[Text for analysis Boundary: Start]
I knew there aren’t many buses to Teteven so I decided on Monday to aim for the second to last bus of the day, to play it safe. I had to do some serious digging on the bus station website to determine that my options were 12:30 or nearly 5PM. I didn’t want to take the chance of being stranded, so I planned my day to be on the 12:30 bus. My only real priority was going grocery shopping. This meant that when I woke up around 7:30AM desperate to go back to sleep, I didn’t. 🙂
I debated whether to take my suitcase with me or come back to the hotel to check out later and then realised that it was a no brainer. I’d brought the suitcase for the sole purpose of holding my groceries. Moreover, a quick check of the map the hotel provided showed me that there was a road just a block from the hotel that would go straight to the bus station and the grocery stores were at the halfway point. Talk about convenient!
One of my two tour guides had told me where to go for groceries downtown, Billa, and Lidl, so it had just been a matter of figuring out the closest ones, something that is not easy to do with Google Maps since the app is stupid and won’t show you the nearest results, but rather random ones. But I thankfully found the correct locations. The plan was to walk up to them to make sure they would be suitable, then head to Makis on Vitosha Boulevard for breakfast, stopping at the Central Post Office to mail Bast a post card.
[Text for analysis Boundary: End]
◆ **Try it**:
Can you pick up the account of the bus trip to Teteven and continue it from its last sentence? The listing after this point comes from a separate source.
[Extracted material Boundary: Start]
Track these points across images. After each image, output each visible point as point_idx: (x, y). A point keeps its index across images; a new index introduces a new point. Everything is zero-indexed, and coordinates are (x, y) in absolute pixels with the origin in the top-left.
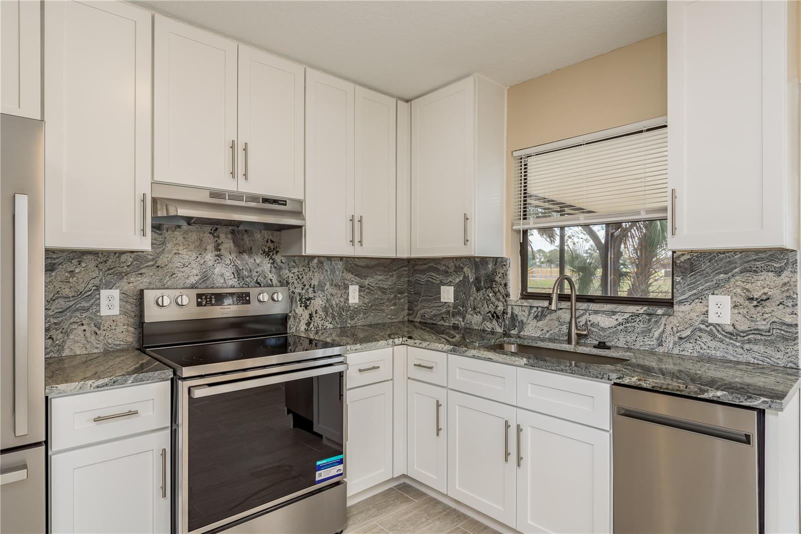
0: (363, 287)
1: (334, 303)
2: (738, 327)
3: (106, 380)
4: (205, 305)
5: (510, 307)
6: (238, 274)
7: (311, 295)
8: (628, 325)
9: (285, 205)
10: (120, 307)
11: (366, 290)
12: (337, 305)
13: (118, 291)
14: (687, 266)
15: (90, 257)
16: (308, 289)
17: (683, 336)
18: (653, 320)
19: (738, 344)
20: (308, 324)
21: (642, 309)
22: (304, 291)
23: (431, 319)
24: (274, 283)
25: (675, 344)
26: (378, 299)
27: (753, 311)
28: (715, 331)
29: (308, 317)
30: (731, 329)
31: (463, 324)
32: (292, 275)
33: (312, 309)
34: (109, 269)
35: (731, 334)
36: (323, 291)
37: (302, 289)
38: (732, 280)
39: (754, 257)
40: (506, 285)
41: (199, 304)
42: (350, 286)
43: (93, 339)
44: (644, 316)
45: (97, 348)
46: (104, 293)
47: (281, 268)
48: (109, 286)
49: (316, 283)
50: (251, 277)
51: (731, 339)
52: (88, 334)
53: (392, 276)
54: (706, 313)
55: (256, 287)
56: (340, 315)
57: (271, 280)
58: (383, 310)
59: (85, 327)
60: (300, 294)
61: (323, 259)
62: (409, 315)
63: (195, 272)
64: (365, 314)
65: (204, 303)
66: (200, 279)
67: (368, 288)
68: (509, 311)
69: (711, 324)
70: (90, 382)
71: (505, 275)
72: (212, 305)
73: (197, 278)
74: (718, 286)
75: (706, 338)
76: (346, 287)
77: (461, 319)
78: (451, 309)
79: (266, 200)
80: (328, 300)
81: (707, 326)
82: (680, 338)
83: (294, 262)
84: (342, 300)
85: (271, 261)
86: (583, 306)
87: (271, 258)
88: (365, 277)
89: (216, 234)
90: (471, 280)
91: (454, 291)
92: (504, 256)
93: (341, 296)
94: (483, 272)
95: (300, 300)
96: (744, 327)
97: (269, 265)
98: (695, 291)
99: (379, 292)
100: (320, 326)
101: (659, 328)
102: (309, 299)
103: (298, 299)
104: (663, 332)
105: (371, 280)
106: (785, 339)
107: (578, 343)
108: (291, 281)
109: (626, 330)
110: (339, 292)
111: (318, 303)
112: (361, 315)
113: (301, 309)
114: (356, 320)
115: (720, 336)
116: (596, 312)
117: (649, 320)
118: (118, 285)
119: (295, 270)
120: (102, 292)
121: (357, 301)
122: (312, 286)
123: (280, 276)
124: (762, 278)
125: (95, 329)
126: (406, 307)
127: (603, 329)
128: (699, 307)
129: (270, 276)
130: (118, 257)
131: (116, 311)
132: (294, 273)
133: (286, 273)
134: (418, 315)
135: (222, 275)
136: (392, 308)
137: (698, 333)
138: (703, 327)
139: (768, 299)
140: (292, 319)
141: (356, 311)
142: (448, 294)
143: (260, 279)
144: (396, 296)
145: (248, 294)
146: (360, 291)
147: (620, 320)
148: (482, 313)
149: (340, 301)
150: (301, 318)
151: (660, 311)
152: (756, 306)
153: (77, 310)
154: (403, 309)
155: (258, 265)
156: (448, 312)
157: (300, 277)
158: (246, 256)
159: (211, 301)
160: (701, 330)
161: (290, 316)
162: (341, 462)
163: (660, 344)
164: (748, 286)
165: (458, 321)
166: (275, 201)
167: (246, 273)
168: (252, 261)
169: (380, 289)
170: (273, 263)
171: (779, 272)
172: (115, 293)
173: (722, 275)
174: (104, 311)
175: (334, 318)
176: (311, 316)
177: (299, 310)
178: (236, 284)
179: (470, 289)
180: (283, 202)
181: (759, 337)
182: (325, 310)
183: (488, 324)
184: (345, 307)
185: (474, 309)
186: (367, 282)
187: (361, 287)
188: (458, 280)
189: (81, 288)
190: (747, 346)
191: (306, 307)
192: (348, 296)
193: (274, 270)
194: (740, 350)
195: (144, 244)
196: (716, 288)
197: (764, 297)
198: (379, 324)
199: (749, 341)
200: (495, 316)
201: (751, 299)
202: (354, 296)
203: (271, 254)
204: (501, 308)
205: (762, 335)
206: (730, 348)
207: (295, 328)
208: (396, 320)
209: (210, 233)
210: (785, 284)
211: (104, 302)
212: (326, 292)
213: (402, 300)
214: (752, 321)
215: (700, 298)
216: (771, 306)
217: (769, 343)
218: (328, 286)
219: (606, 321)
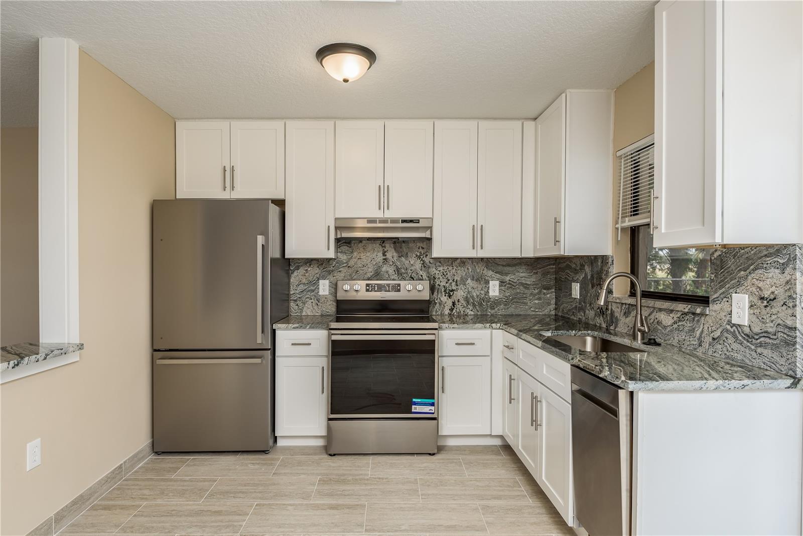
0: (504, 283)
1: (475, 294)
2: (753, 328)
3: (298, 325)
4: (371, 291)
5: (610, 304)
6: (398, 271)
7: (454, 288)
8: (680, 323)
9: (419, 222)
10: (329, 290)
11: (507, 285)
12: (477, 296)
13: (328, 281)
14: (718, 263)
15: (315, 262)
16: (451, 283)
17: (716, 336)
18: (696, 319)
19: (753, 347)
20: (452, 310)
21: (687, 308)
22: (448, 285)
23: (567, 313)
24: (424, 278)
25: (710, 345)
26: (520, 293)
27: (764, 311)
28: (737, 332)
29: (451, 304)
30: (747, 330)
31: (584, 318)
32: (438, 272)
33: (454, 298)
34: (324, 269)
35: (748, 336)
36: (465, 284)
37: (447, 283)
38: (749, 277)
39: (765, 253)
41: (367, 290)
42: (490, 282)
43: (316, 307)
44: (690, 315)
45: (318, 313)
46: (321, 282)
47: (429, 267)
48: (324, 278)
49: (459, 279)
50: (407, 273)
51: (748, 341)
52: (314, 305)
53: (537, 273)
54: (731, 313)
55: (410, 280)
56: (481, 305)
57: (422, 276)
58: (526, 304)
59: (312, 301)
60: (444, 287)
61: (465, 260)
62: (556, 309)
63: (370, 270)
64: (505, 305)
65: (370, 290)
66: (373, 275)
67: (509, 284)
68: (610, 308)
69: (734, 325)
70: (291, 325)
71: (608, 273)
72: (375, 291)
73: (371, 274)
74: (739, 284)
75: (731, 340)
76: (487, 282)
77: (583, 314)
78: (578, 305)
79: (404, 221)
80: (469, 292)
81: (732, 327)
82: (714, 339)
83: (440, 262)
84: (482, 292)
85: (422, 262)
86: (651, 302)
87: (422, 260)
88: (507, 274)
89: (383, 245)
90: (589, 277)
91: (580, 287)
92: (609, 254)
93: (482, 289)
94: (595, 269)
95: (445, 291)
96: (756, 330)
97: (420, 265)
98: (724, 289)
99: (521, 287)
100: (462, 312)
101: (699, 327)
102: (453, 291)
103: (443, 290)
104: (702, 331)
105: (513, 277)
106: (786, 342)
108: (437, 276)
109: (678, 329)
110: (480, 287)
111: (460, 294)
112: (502, 306)
113: (446, 298)
114: (496, 309)
115: (740, 338)
116: (660, 310)
117: (694, 319)
118: (328, 277)
119: (441, 269)
120: (320, 281)
121: (497, 293)
122: (455, 280)
123: (428, 273)
124: (770, 275)
125: (317, 302)
126: (553, 301)
127: (665, 327)
128: (725, 305)
129: (421, 273)
130: (328, 262)
131: (327, 293)
132: (440, 271)
133: (433, 271)
134: (561, 310)
135: (387, 272)
136: (537, 302)
137: (726, 334)
138: (729, 327)
139: (775, 299)
140: (438, 305)
141: (496, 303)
142: (576, 290)
143: (414, 275)
144: (540, 292)
145: (399, 285)
146: (500, 286)
147: (675, 319)
148: (595, 309)
149: (481, 293)
150: (445, 305)
151: (699, 310)
152: (766, 307)
153: (309, 291)
154: (549, 304)
155: (412, 265)
156: (575, 307)
157: (445, 274)
158: (403, 259)
159: (374, 289)
160: (727, 330)
161: (436, 303)
162: (433, 404)
163: (700, 345)
164: (761, 284)
165: (580, 315)
166: (411, 221)
167: (403, 271)
168: (408, 262)
169: (522, 284)
170: (423, 264)
171: (783, 268)
172: (327, 282)
173: (742, 273)
174: (321, 293)
175: (474, 305)
176: (454, 304)
177: (444, 299)
178: (397, 278)
179: (588, 285)
180: (418, 221)
181: (768, 340)
182: (467, 300)
183: (598, 319)
184: (486, 298)
185: (590, 305)
186: (507, 278)
187: (501, 282)
188: (582, 277)
189: (310, 279)
190: (759, 350)
191: (450, 296)
192: (489, 289)
193: (423, 268)
194: (753, 353)
195: (331, 254)
196: (738, 286)
197: (772, 297)
198: (520, 315)
199: (761, 345)
200: (601, 312)
201: (762, 299)
202: (494, 289)
203: (422, 257)
205: (770, 338)
206: (747, 351)
207: (440, 312)
208: (541, 313)
209: (380, 244)
210: (787, 282)
211: (321, 287)
212: (467, 286)
213: (548, 296)
214: (763, 323)
215: (727, 297)
216: (777, 306)
217: (775, 347)
218: (469, 281)
219: (667, 320)
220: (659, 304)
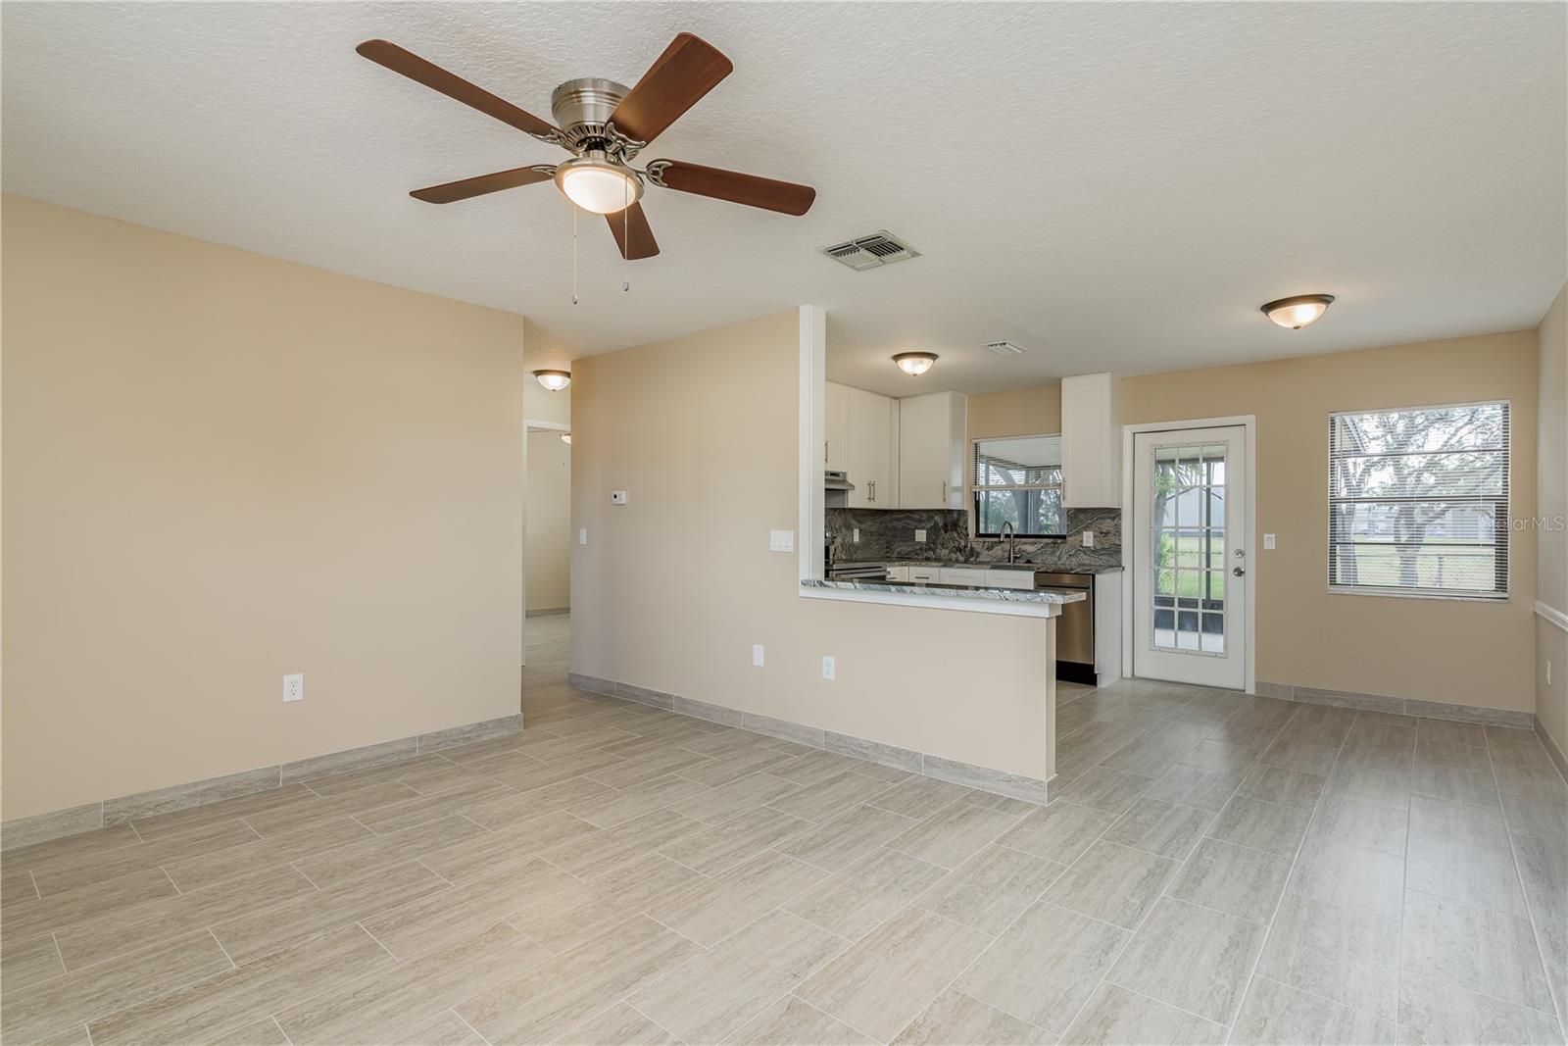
1: (847, 542)
2: (1096, 547)
11: (862, 533)
14: (1073, 516)
16: (834, 531)
18: (1057, 546)
19: (1096, 556)
20: (834, 555)
21: (1050, 541)
23: (906, 555)
25: (1067, 559)
26: (868, 538)
27: (1102, 539)
28: (1086, 550)
29: (834, 550)
30: (1093, 549)
35: (1091, 551)
36: (841, 532)
38: (1093, 523)
39: (1103, 512)
40: (967, 528)
42: (854, 529)
44: (1052, 544)
51: (1093, 554)
53: (877, 522)
54: (1082, 541)
56: (850, 550)
58: (871, 548)
61: (841, 510)
62: (886, 552)
64: (862, 550)
67: (863, 531)
68: (969, 544)
69: (1084, 547)
71: (966, 522)
74: (1087, 526)
75: (1082, 554)
76: (853, 531)
77: (932, 554)
78: (924, 546)
79: (832, 474)
80: (843, 539)
82: (1070, 555)
84: (851, 540)
86: (1018, 540)
88: (862, 524)
90: (941, 525)
91: (926, 533)
92: (965, 508)
94: (949, 519)
96: (1098, 548)
98: (1077, 530)
99: (869, 535)
100: (839, 557)
101: (1059, 551)
102: (835, 538)
104: (1061, 553)
105: (865, 526)
106: (1116, 552)
107: (1014, 562)
109: (1042, 553)
110: (849, 535)
111: (839, 540)
112: (860, 551)
114: (857, 554)
115: (1088, 553)
116: (1025, 543)
117: (1055, 546)
121: (858, 540)
122: (836, 529)
124: (1106, 522)
126: (883, 547)
127: (1029, 553)
128: (1079, 538)
134: (894, 553)
136: (876, 547)
137: (1079, 552)
138: (1081, 548)
139: (1109, 532)
141: (857, 548)
142: (921, 536)
144: (879, 538)
146: (859, 534)
147: (1039, 548)
148: (949, 548)
149: (849, 540)
151: (1059, 541)
152: (1103, 537)
154: (882, 549)
156: (921, 549)
160: (1079, 550)
163: (1060, 560)
164: (1100, 527)
169: (870, 532)
171: (1113, 519)
173: (1089, 521)
175: (846, 552)
179: (939, 531)
181: (1105, 552)
182: (842, 546)
183: (953, 555)
184: (852, 545)
185: (943, 545)
186: (862, 527)
187: (860, 530)
188: (929, 526)
190: (1100, 557)
191: (833, 543)
192: (853, 536)
194: (1097, 559)
196: (1086, 528)
197: (1107, 532)
199: (1101, 554)
200: (959, 550)
201: (1102, 533)
202: (856, 539)
204: (963, 544)
205: (1106, 550)
206: (1093, 558)
210: (1116, 525)
212: (843, 534)
213: (881, 541)
214: (1102, 544)
215: (1080, 533)
216: (1110, 536)
217: (1109, 555)
218: (843, 530)
219: (1030, 548)
220: (1023, 540)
[Extracted material Boundary: End]
◆ **Exercise response**:
The post office stop was… interesting. I walked into a cavernous room with wickets all around it, kind of like at a bank. I was ignored, of course, so I translated the signage at each wicket, trying to find one that would sell stamps. I also Googled how to say stamp in Bulgarian and came up with “marka” as being the most likely candidate. Finally, as I circled the room for the third or fourth time trying to decide who to approach to be told to get lost, a lady directly opposite the entrance motioned for me to come to her. I held up the post card I’d bought the day before and said, “I would like a stamp, please.” She sighed and reached into a desk drawer, pulling out a binder from which she extracted a sheet of stamps. After much sighing and muttering she tore some off, passed them to me, took them back, and then repeated the exercise with another binder. The stamps totaled, I believe, 1.70BGN. I only had a 20BGN note and I got the now common, “OMG, don’t you have change?!” eye roll. She didn’t have a till system, but instead reached into her own purse, pulled out her wallet, and came up with change for me! Wow. I thanked her, went out to the hall, licked the stamps, affixed them to my post card (one being upside down by accident), and dropped the card in the mail box outside. Now, to see if it gets to Virginia!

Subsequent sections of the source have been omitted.